Some 15 years ago we used to have a little thing called “Public Access TV”, now largely defunct.

For those not familiar with the concept, Public Access was supposed to be a way that local community members could use the medium of television to reach out to their community. In one of the brighter, more lucid moments of government regulation, someone figured out that television vastly shapes and informs the opinions of the public. They also realized that television was a medium that requires large sums of money to participate in.

The mechanism was that, as a city granted a monopoly contract to a cable TV contractor to come build out the infrastructure, they were were required to maintain a channel that any citizen could air video on, without censorship (within certain generally loose restrictions: No pornography as defined by community standards, no sales, no gambling and no solicitations for money.)

Further, the cable companies were required to supply equipment and studio space for these programs to be produced.

This all seems quaint in this age of internet video, dirt-cheap camcorders and home computers with sufficient power to do video editing, but back then, this was a significant investment.

I always thought it was a grand idea. There was just one flaw. As with so many other grand ideas, the people fail to live up to them. What had been conceived as an outlet for artistic express and community-building became a wallowing ground for crackpots, fringe radicals, churches (big ones trying to skit the no solicitations for money rules and little ones trying to build their flock) and teenagers (and post-adolescent wannabe teenagers) who thought it was cool (and/or funny) to swear on TV.

After watching enough Public Access, one day I just had enough. I couldn’t take it anymore. It’s perfectly acceptable to gripe about things, but eventually you have to put your money where you mouth is and do something about it.
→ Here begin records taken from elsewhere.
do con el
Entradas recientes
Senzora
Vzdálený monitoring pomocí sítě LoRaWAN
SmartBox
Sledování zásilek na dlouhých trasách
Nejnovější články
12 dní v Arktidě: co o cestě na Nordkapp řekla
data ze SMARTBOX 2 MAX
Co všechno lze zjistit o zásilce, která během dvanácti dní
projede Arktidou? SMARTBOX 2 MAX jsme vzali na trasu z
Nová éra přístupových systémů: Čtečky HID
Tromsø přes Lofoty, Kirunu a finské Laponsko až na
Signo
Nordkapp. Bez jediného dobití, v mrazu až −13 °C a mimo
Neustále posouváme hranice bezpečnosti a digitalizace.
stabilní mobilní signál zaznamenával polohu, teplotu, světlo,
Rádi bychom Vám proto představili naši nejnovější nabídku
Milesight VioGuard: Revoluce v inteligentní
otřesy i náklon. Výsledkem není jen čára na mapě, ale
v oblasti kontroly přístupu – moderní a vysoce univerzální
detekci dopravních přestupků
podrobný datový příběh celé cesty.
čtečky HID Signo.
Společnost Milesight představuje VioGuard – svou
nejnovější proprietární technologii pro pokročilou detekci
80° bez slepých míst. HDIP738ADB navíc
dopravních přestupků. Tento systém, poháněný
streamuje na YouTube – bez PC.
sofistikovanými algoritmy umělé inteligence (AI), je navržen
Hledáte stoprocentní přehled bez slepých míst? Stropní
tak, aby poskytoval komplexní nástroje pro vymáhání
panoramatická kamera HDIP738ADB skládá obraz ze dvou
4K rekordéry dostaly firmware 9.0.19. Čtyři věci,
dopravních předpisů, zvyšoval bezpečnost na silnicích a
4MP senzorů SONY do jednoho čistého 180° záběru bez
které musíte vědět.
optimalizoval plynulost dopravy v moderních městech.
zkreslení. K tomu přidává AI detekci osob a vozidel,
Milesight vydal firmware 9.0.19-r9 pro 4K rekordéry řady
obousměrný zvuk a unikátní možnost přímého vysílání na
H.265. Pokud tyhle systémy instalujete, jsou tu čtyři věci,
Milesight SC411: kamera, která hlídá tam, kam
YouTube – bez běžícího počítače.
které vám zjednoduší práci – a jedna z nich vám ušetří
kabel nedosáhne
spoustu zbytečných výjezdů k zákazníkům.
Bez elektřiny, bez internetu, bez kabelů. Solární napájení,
For me, Fusion Patrol was that something.

One day, while watching a show on Public Access, hoping against futile hope that the program, which was a bunch of teenagers standing around reciting Metallica lyrics (although you couldn’t tell because the sound was inaudible) would actually do something, I snapped. I could stand the crap no more and Fusion Patrol was born.

Over the course of a several years, a band of intrepid volunteers and I put on a TV show. Honestly, it sucked. Well, OK, it started of technically sucky, but with time and practice and a desire to improve which seemed lacking in the other Public Access producers, the show got better. Technically better, anyway. You either like the content or you don’t. Although, one of the proudest moments in my stint at Fusion Patrol is when one of the popular local morning radio DJ teams saw the show and talked about it on the air. They called us a “…local, Pythonesque comedy troupe.”

How cool is that?! Compared to Monty Python! And not even in a negative way! (Admittedly, they did, by coincidence, happen to see our most Pythonesque episode and even still we’re not a patch on the Pythons’ collective asses.)

With the program getting better (again, I stress, technically better) it took more and more time to produce, and as each of us progressed in our lives, we had less and less time to devote to the production. Fusion Patrol died not in fire, but with a whimper of missed deadlines and conflicting priorities.

Nowadays, I see the YouTube phenomena as the ultimate liberation of television from the hands of the vested corporate interests. Web video has finally created the environment that Public Access dreamed of creating.

…and yet, when I look at YouTube videos, more often than not, I get that same feeling I had watching those damn teenagers all those years ago.

I shall produce more Fusion Patrol.

Of the original crew of ten, two are dead, two are missing without trace, one has not been available and three others have been added, making the “new” Fusion Patrol a team of eight.

Keep watching this spot. We’re in pre-production meetings now. I’m working on revamping the Fusion Patrol Website soon to accommodate video podcasting and hopefully soon I’ll have more information and details about the production.